HUNTSVILLE — With its numbers dwindling, and its remaining residents aging, the Abbey of Our Lady of The Holy Trinity may soon find itself empty.
The monastery’s superior, the Rev. Brendan Freeman, said the monks have no plan to close the Huntsville monastery, but who knows what the future holds?
To prepare for that future, the Trappist monastery’s residents contacted Utah State University’s Department of Landscape Architecture Environmental Planning to discuss possible options for the property.
“If we do close,” Freeman said, “the land can be used for some of these ideas.”
All through the fall semester, graduate students in the USU college studied the land and its history to complete a presentation for suggestions for the 1,850 acres of monastery land.
USU Assistant Professor Carlos Licon said the students took soil samples and measured land grades, but also spoke with the monks and surveyed their way of life.
“We were used to working with a lot of evidence-based information, slope of the land and soil samples, but adding the spiritual dimensions and working with such an interesting group of people was really exciting. We were working with something that wasn’t as tangible.”
The monastery opened in 1947. At one point, it had about 80 members, after an influx of men into religious vocations following the end of World War II.
Through the monks’ efforts, they developed farm land, raised a prized herd of Angus, as well as made and sold items such as bread and honey.
As the order dwindled to nine aging members, almost all of the monks’ products are gone. The farmland is leased out and production ceased on bread and honey.

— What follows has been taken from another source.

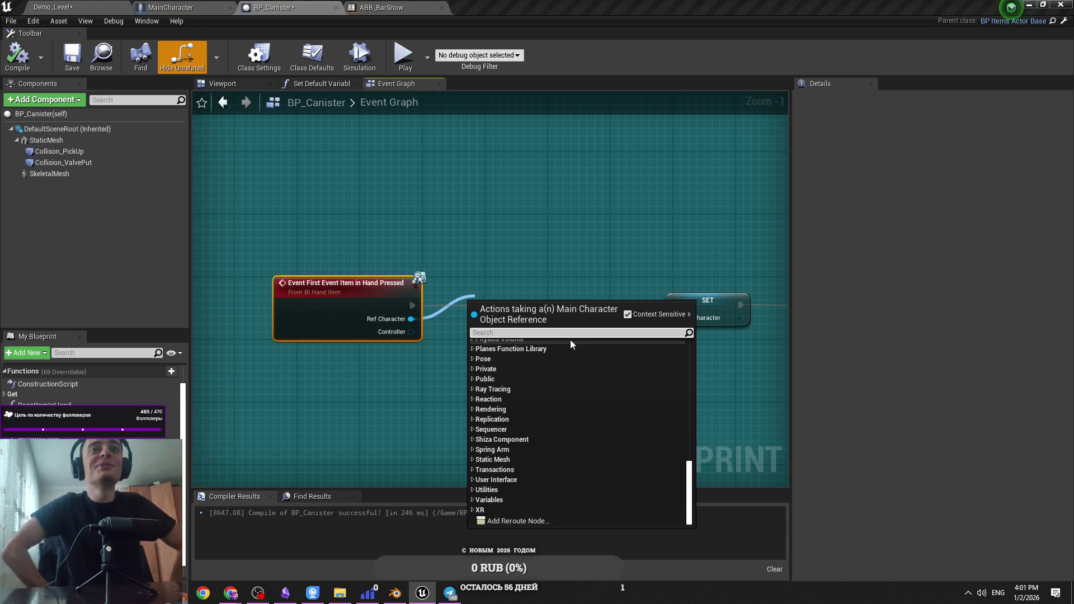
type("c")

With that in mind, the monks invited the USU program to explore a possible future for the abbey’s land.
“It’s kind of a special place,” Licon said. “I think people of the area have a strong appreciation for the monks.”
In the past, USU students in the Department of Landscape Architecture Environmental Planning program have worked with numerous communities around the state.
The monastery project, under the college’s Third Year Graduate Studio, fell to Chris Binder, Graydon Bascom, Grant Hardy, Stephen Peaden and Nick Tanner.
Aside from typical survey work, the students spent a weekend at the monastery to get an appreciation of the monastic lifestyle, including getting up at 3 a.m. for morning prayers.
Through their work, the third-year students developed a sense of how to proceed, by developing an understanding of what is the monks’ legacy in the valley.
Lincon said that legacy is to educate, inspire and heal.
“It’s been a very challenging and rewarding exercise, working with the monks,” Lincon said. “The monks trusted the students.”
In the proposal, the students followed the ideas of conservation, agriculture and development. They suggested using the land for a small development, farming or open space, as well as using the natural landscape with trails and small destinations to preserve the spiritual aspects of the land.
“There is a very strong spiritual dimension in the land and what the monks have done in the last 70 years,” Licon said. “I think we helped them by showing things that they were not considering.”
The USU students are not the only people that have communicated with the monastery.
Ogden Valley Land Trust Chairwoman Jody Smith said her group has spoken with the monks extensively about the future of the land.
Smith said she admires the work the monks have done over the years.
“It’s disheartening to see it slipping away after all of these years, piece by piece,” Smith said.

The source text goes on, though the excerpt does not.